"L'Ogre du Salève" d'Olivia Gerig (CH)
« Dans les abysses de la perversité »
Des disparitions inexpliquées d’adolescentes dans le petit village de Saint-Blaise, le commissaire Rouiller à l’aube de sa retraite, le meurtre d’un éminent professeur d’histoire, résistant de la seconde guerre mondiale, deux hommes emprisonnés, en proie à un esprit malade, et une rivière de sang comme héritage familial. Voilà la recette de fonds mijotée dans le chaudron de l’Ogre du Salève.
Alors que les ingrédients bouillent à petit feu, les arômes de se roman se révèlent à vous, et la noirceur des émanations annonce l’éruption à venir. Remontant alors des abîmes de l’âme humaine, l’abomination jaillit au grand jour, la perversité monstrueuse dont seul l’Homme est capable. Le cannibalisme narcisso-sexuel.
[…] Une lame scintillait dans les flammes du feu de bois que l’ogre venait de préparer. Une lueur folle brillait dans ses yeux. La jeune fille, et en particulier sa chair, lui permettrait de conserver sa jeunesse et son intelligence, comme les autres avant elle. Elle lui permettrait aussi de ne plus être seul, plus jamais. Elle l’habiterait, lui tout entier, et sa jeunesse sauvage aurait le goût doux du printemps. […] - p.36
Voilà un des polars des plus noirs que j’aie lus, le premier sur trois, de l’auteure genevoise Olivia Gerig.
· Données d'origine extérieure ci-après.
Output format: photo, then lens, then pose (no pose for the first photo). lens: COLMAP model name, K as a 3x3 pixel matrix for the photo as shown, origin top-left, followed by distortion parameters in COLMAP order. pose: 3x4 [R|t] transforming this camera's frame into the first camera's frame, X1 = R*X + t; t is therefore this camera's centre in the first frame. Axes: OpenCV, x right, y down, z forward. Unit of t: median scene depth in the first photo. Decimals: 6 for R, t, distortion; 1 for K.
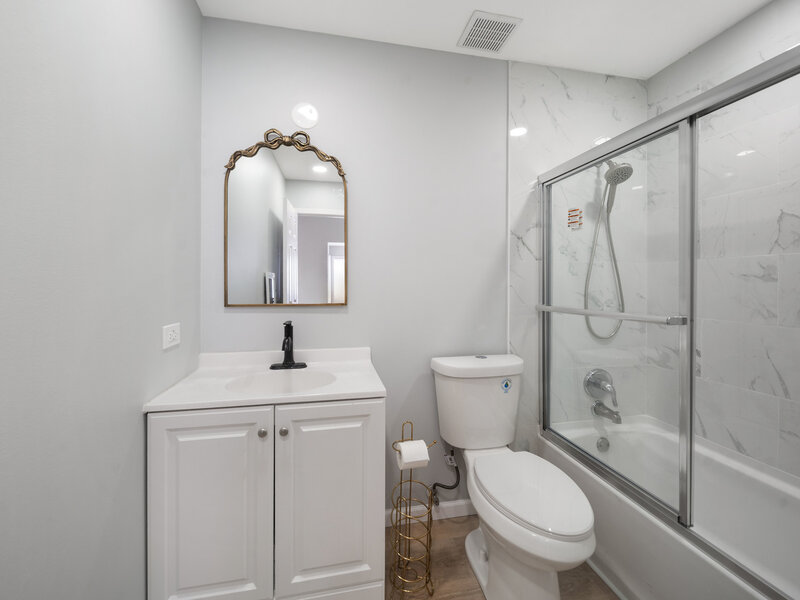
lens RADIAL K [[317.8, 0, 392.9], [0, 317.8, 287.2], [0, 0, 1]] dist [0.000277, -0.000347]
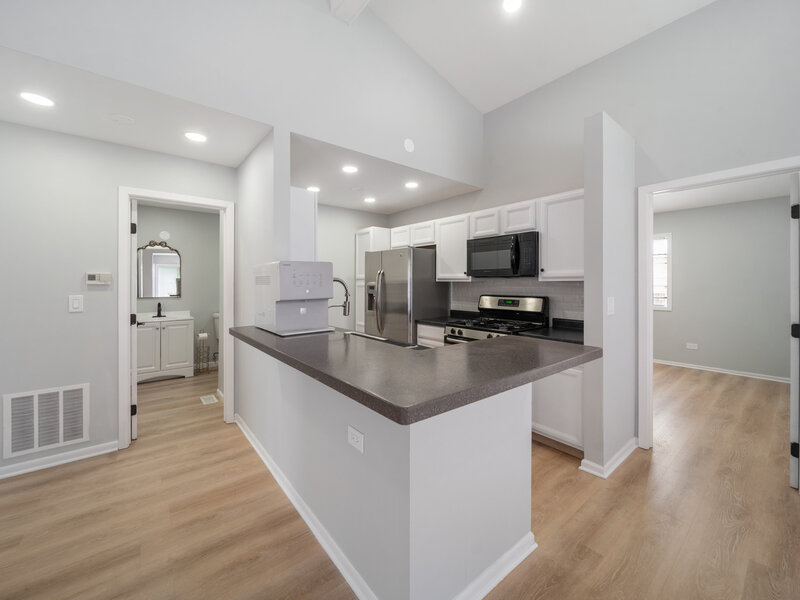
lens RADIAL K [[325.4, 0, 398.5], [0, 325.4, 275.7], [0, 0, 1]] dist [-0.001400, -0.000271]
pose [[0.882840, 0.005074, 0.469647, 0.275278], [0.010541, 0.999476, -0.030612, -0.038293], [-0.469556, 0.031976, 0.882323, -3.237671]]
Le récit, construit selon plusieurs procédés littéraires, est raconté par un narrateur omniscient mais extérieur à l’histoire, ce qui la rend plus « haletante ». Le lecteur est imprégné des ambiances grâce à l’alternance régulière et juste de la vie des protagonistes. Des digressions parcimonieuses cassent le rythme, de manière positive, pour que la narration colle au plus proche « du mal ».
Généralement peu adepte des récits noirs et machiavéliques, j’ai découvert avec plaisir et pour la première fois la plume d’Olivia Gerig. Le séant scotché face à l’horreur ou l’impatience de voir la justice faire son œuvre, je ne saurais dire lequel des deux a été le plus insoutenable pour moi. Cependant, la balance du bien et du mal en parfait équilibre a su me tenir en haleine jusqu’au dénouement. L’art d’écrire une bonne intrigue n’est pas donné à tout le monde, mais pour le coup, voilà un polar sacrément « bien torché », qui ne vous laissera pas sans réflexion.